Turn the text read from each of the items below into a single Markdown table with the columns "No." and "Line." Number every line in order, skip blank lines, and leave the pictures out.

__Material for the task__:
◆ ◆ ◆

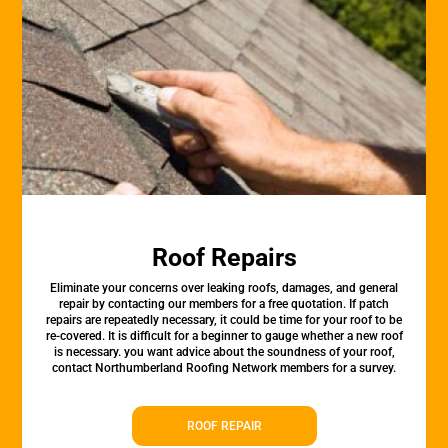
Roof Repairs
Eliminate your concerns over leaking roofs, damages, and general
repair by contacting our members for a free quotation. If patch
repairs are repeatedly necessary, it could be time for your roof to be
re-covered. It is difficult for a beginner to gauge whether a new roof
is necessary. you want advice about the soundness of your roof,
contact Northumberland Roofing Network members for a survey.
ROOF REPAIR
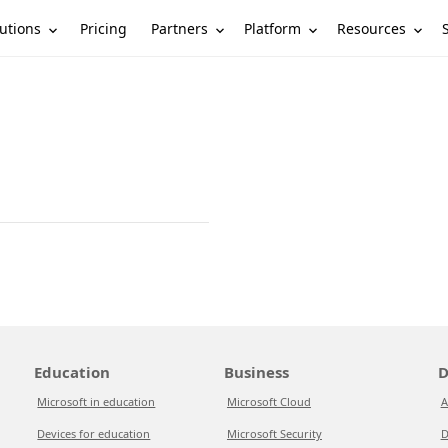
utions
Partners
Platform
Resources
Pricing
Education
Business
D
Microsoft in education
Microsoft Cloud
A
Devices for education
Microsoft Security
D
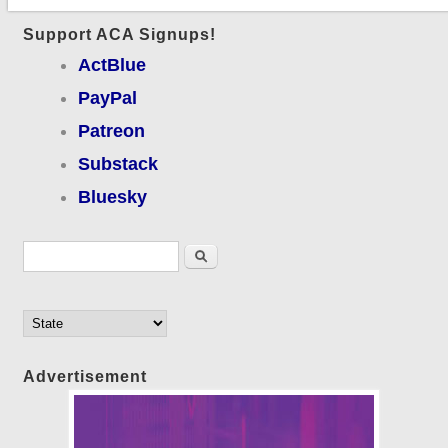
Support ACA Signups!
ActBlue
PayPal
Patreon
Substack
Bluesky
Search form
Search
Advertisement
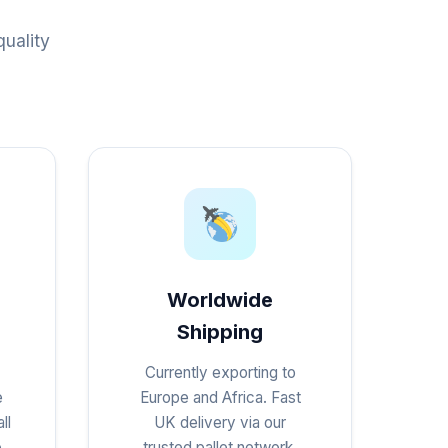
uality
Worldwide
Shipping
Currently exporting to
e
Europe and Africa. Fast
ll
UK delivery via our
e
trusted pallet network.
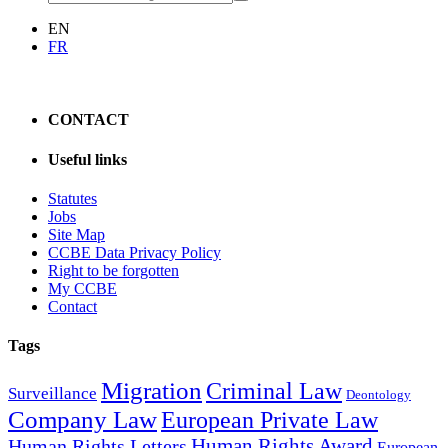
EN
FR
CONTACT
Useful links
Statutes
Jobs
Site Map
CCBE Data Privacy Policy
Right to be forgotten
My CCBE
Contact
Tags
Migration
Criminal Law
Surveillance
Deontology
Company Law
European Private Law
Human Rights Award
Human Rights Letters
European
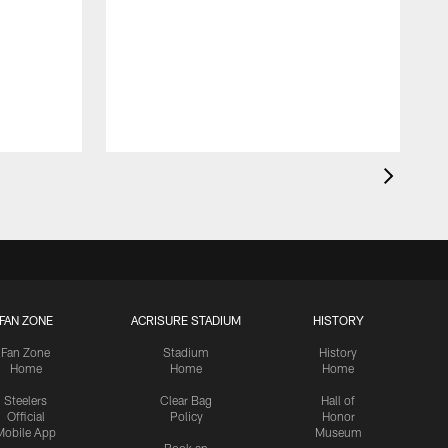
FAN ZONE
ACRISURE STADIUM
HISTORY
Fan Zone
Stadium
History
Home
Home
Home
Steelers
Clear Bag
Hall of
Official
Policy
Honor
Mobile App
Museum
Book an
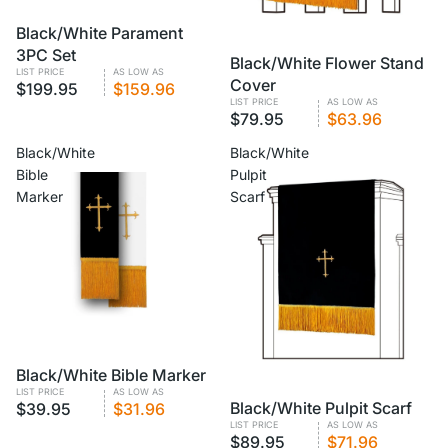
VOLUME PRICING
Black/White Parament
3PC Set
VOLUME PRICING
Black/White Flower Stand
LIST PRICE
AS LOW AS
Cover
$199.95
$159.96
LIST PRICE
AS LOW AS
$79.95
$63.96
Black/White
Black/White
Bible
Pulpit
Marker
Scarf
VOLUME PRICING
Black/White Bible Marker
LIST PRICE
AS LOW AS
VOLUME PRICING
Black/White Pulpit Scarf
$39.95
$31.96
LIST PRICE
AS LOW AS
$89.95
$71.96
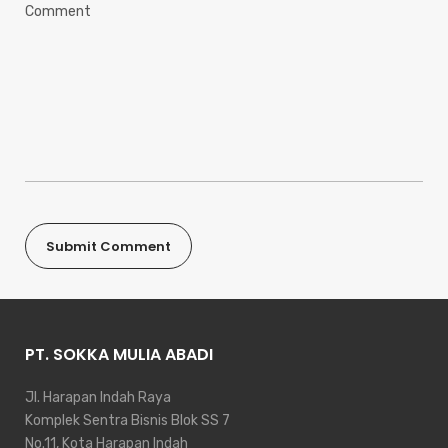
PT. SOKKA MULIA ABADI
Jl. Harapan Indah Raya
Komplek Sentra Bisnis Blok SS 7
No.11, Kota Harapan Indah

◆ ◆ ◆

__Answer section__:
| No. | Line |
|---|---|
| 1 | Roof Repairs |
| 2 | Eliminate your concerns over leaking roofs, damages, and general |
| 3 | repair by contacting our members for a free quotation. If patch |
| 4 | repairs are repeatedly necessary, it could be time for your roof to be |
| 5 | re-covered. It is difficult for a beginner to gauge whether a new roof |
| 6 | is necessary. you want advice about the soundness of your roof, |
| 7 | contact Northumberland Roofing Network members for a survey. |
| 8 | ROOF REPAIR |
| 9 | utions |
| 10 | Partners |
| 11 | Platform |
| 12 | Resources |
| 13 | Pricing |
| 14 | Education |
| 15 | Business |
| 16 | D |
| 17 | Microsoft in education |
| 18 | Microsoft Cloud |
| 19 | A |
| 20 | Devices for education |
| 21 | Microsoft Security |
| 22 | D |
| 23 | Support ACA Signups! |
| 24 | ActBlue |
| 25 | PayPal |
| 26 | Patreon |
| 27 | Substack |
| 28 | Bluesky |
| 29 | Search form |
| 30 | Search |
| 31 | Advertisement |
| 32 | uality |
| 33 | Worldwide |
| 34 | Shipping |
| 35 | Currently exporting to |
| 36 | e |
| 37 | Europe and Africa. Fast |
| 38 | ll |
| 39 | UK delivery via our |
| 40 | e |
| 41 | trusted pallet network. |
| 42 | EN |
| 43 | FR |
| 44 | CONTACT |
| 45 | Useful links |
| 46 | Statutes |
| 47 | Jobs |
| 48 | Site Map |
| 49 | CCBE Data Privacy Policy |
| 50 | Right to be forgotten |
| 51 | My CCBE |
| 52 | Contact |
| 53 | Tags |
| 54 | Migration |
| 55 | Criminal Law |
| 56 | Surveillance |
| 57 | Deontology |
| 58 | Company Law |
| 59 | European Private Law |
| 60 | Human Rights Award |
| 61 | Human Rights Letters |
| 62 | European |
| 63 | FAN ZONE |
| 64 | ACRISURE STADIUM |
| 65 | HISTORY |
| 66 | Fan Zone |
| 67 | Stadium |
| 68 | History |
| 69 | Home |
| 70 | Home |
| 71 | Home |
| 72 | Steelers |
| 73 | Clear Bag |
| 74 | Hall of |
| 75 | Official |
| 76 | Policy |
| 77 | Honor |
| 78 | Mobile App |
| 79 | Museum |
| 80 | Book an |
| 81 | VOLUME PRICING |
| 82 | Black/White Parament |
| 83 | 3PC Set |
| 84 | VOLUME PRICING |
| 85 | Black/White Flower Stand |
| 86 | LIST PRICE |
| 87 | AS LOW AS |
| 88 | Cover |
| 89 | $199.95 |
| 90 | $159.96 |
| 91 | LIST PRICE |
| 92 | AS LOW AS |
| 93 | $79.95 |
| 94 | $63.96 |
| 95 | Black/White |
| 96 | Black/White |
| 97 | Bible |
| 98 | Pulpit |
| 99 | Marker |
| 100 | Scarf |
| 101 | VOLUME PRICING |
| 102 | Black/White Bible Marker |
| 103 | LIST PRICE |
| 104 | AS LOW AS |
| 105 | VOLUME PRICING |
| 106 | Black/White Pulpit Scarf |
| 107 | $39.95 |
| 108 | $31.96 |
| 109 | LIST PRICE |
| 110 | AS LOW AS |
| 111 | $89.95 |
| 112 | $71.96 |
| 113 | PT. SOKKA MULIA ABADI |
| 114 | Jl. Harapan Indah Raya |
| 115 | Komplek Sentra Bisnis Blok SS 7 |
| 116 | No.11, Kota Harapan Indah |